On May 13, an affiliate of Standard General LP agreed to pay $26.2 million for a portfolio of the bankrupt RadioShack Corp.’s intellectual property, including a database of 67 million RadioShack customer addresses, 8.5 million email addresses and associated purchase history. However, former RadioShack suppliers and several state attorneys general have lodged objections to the sale of this data on privacy grounds.
AT&T Mobility LLC disputed a proposed March sale of assets, including the personally identifying information of AT&T’s customers, on the grounds that RadioShack had obtained some of it from the sale of AT&T’s products, and that the data therefore was not properly a part of the bankrupt estate. AT&T and RadioShack settled in April on terms prohibiting RadioShack and its successors from disclosing or transferring the AT&T customer data. Last week, AT&T objected that the present auction again appeared to include its customers’ information, arguing that the sale would violate its April settlement agreement and could expose AT&T to liability as a regulated entity under the Federal Telecommunications Act. AT&T now seeks to avoid a sale on terms that would release the buyer from any liability in the event it misuses AT&T’s data.
Apple Inc. filed a similar objection, alleging that its own contract with RadioShack expressly disallowed the sale of “information collected by RadioShack regarding purchasers of Apple products.” Apple argues that the terms of the companies’ resale agreement effectively remove data collected from Apple’s customers from the estate.
Finally, thirty-three state governments and the United States Trustee have also objected to the sale of customer data, citing RadioShack’s privacy policies’ commitment not to sell its customers’ personally identifiable information. These objectors argue that the Bankruptcy Abuse Prevention and Consumer Protection Act of 2005 prohibits a sale of consumers’ personally identifiable that would contravene the debtor’s privacy policies, without a specific determination that the sale would not violate applicable law (11 USC § 363(b)(1)(B)(ii)). Here, the state government objectors argue that the contravention of RadioShack’s privacy policies would violate state privacy laws.
In the aftermath of its winning bid on Wednesday, it remains unclear whether General Wireless Inc. has actually purchased the customer data in question. Judge Brendan Shannon of the U.S. Bankruptcy Court for the District of Delaware has scheduled a hearing on the issue for May 20.

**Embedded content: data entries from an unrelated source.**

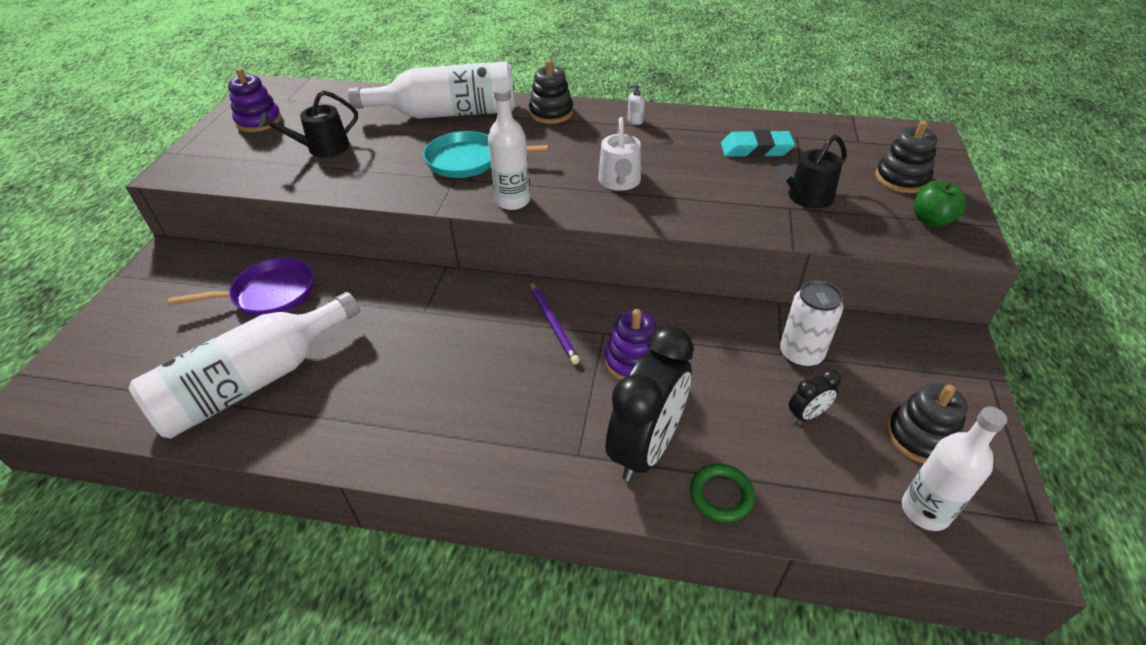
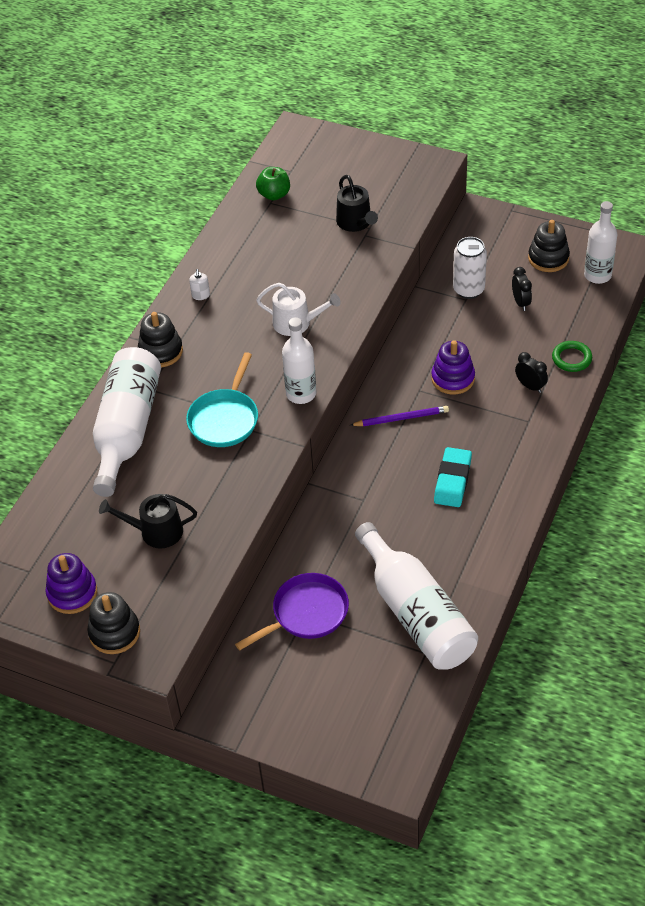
camera: 75 degrees left, 5 degrees up
purple pan [168,257,314,316] -> purple pan turned 60 degrees clockwise [235,573,349,651]
black watering can [259,90,358,157] -> black watering can turned 105 degrees clockwise [99,494,197,548]
black clock [605,326,694,482] -> black clock [515,352,548,393], size x0.44
turquoise eraser [721,130,795,157] -> turquoise eraser moved to [434,447,472,507]
black stacking toy [875,121,937,193] -> black stacking toy moved to [87,592,140,654]
green apple [914,180,967,227] -> green apple moved to [256,167,290,200]

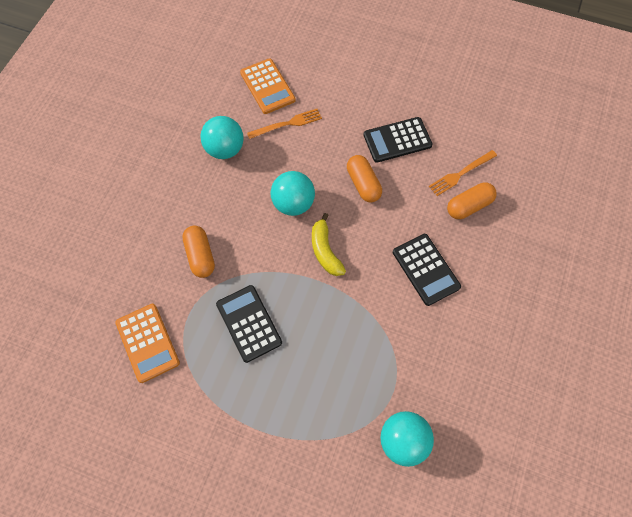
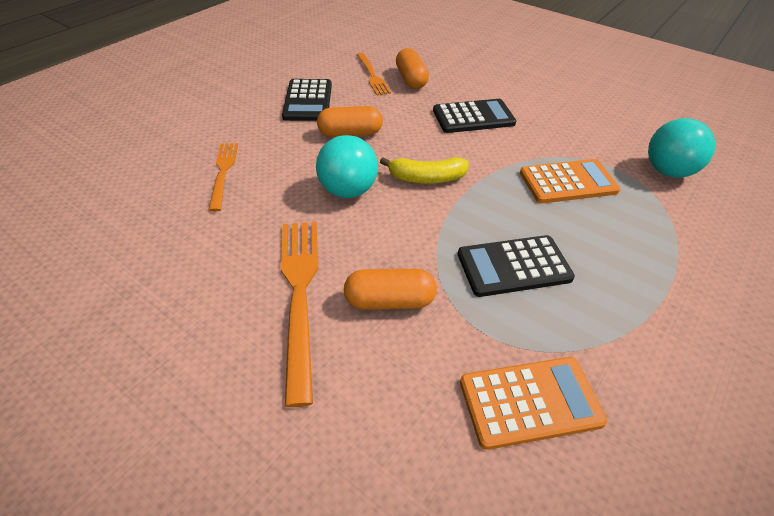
camera: 75 degrees left, 20 degrees down
turquoise ball [200,116,244,159] -> none
orange calculator [240,58,296,114] -> orange calculator moved to [520,159,621,203]
none -> orange fork [281,222,318,407]

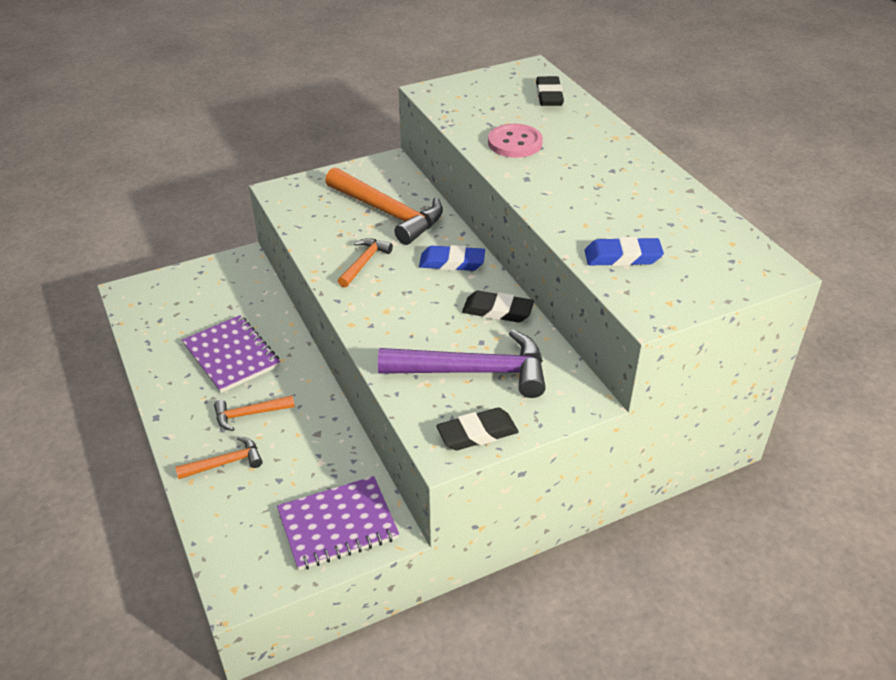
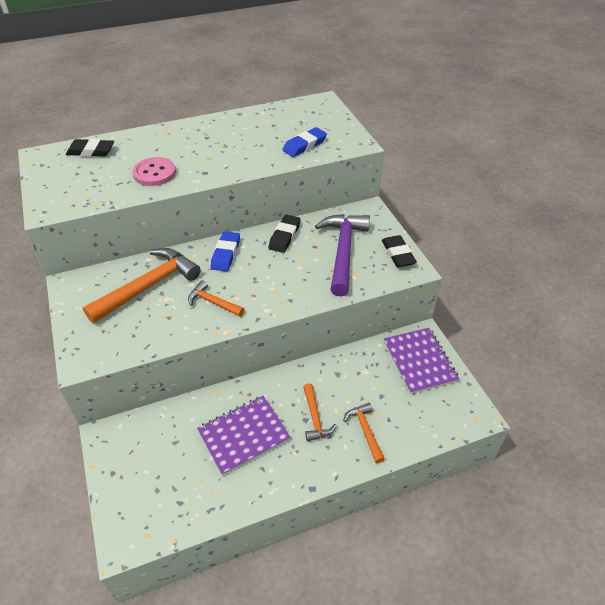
camera: 85 degrees left, 5 degrees up
blue eraser [585,237,664,266] -> blue eraser turned 45 degrees clockwise [282,127,327,157]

The technology industry will be paying close attention to the outcome of that hearing. Bankrupt retailers like RadioShack typically have an assortment of assets, of which customer data may be only a small part. However, a significant number of firms now count their data, rather than any tangible property or traditional intellectual property portfolio, as their most valuable asset. The RadioShack dispute suggests that, at a minimum, these firms would do well to expressly permit the transfer of this data in bankruptcy or other acquisitions when drafting any privacy policies or other commitments. Meanwhile, firms who receive data on “their” customers through third-party agents should consider both contractual and technical measures to limit these agents’ ongoing access to this data.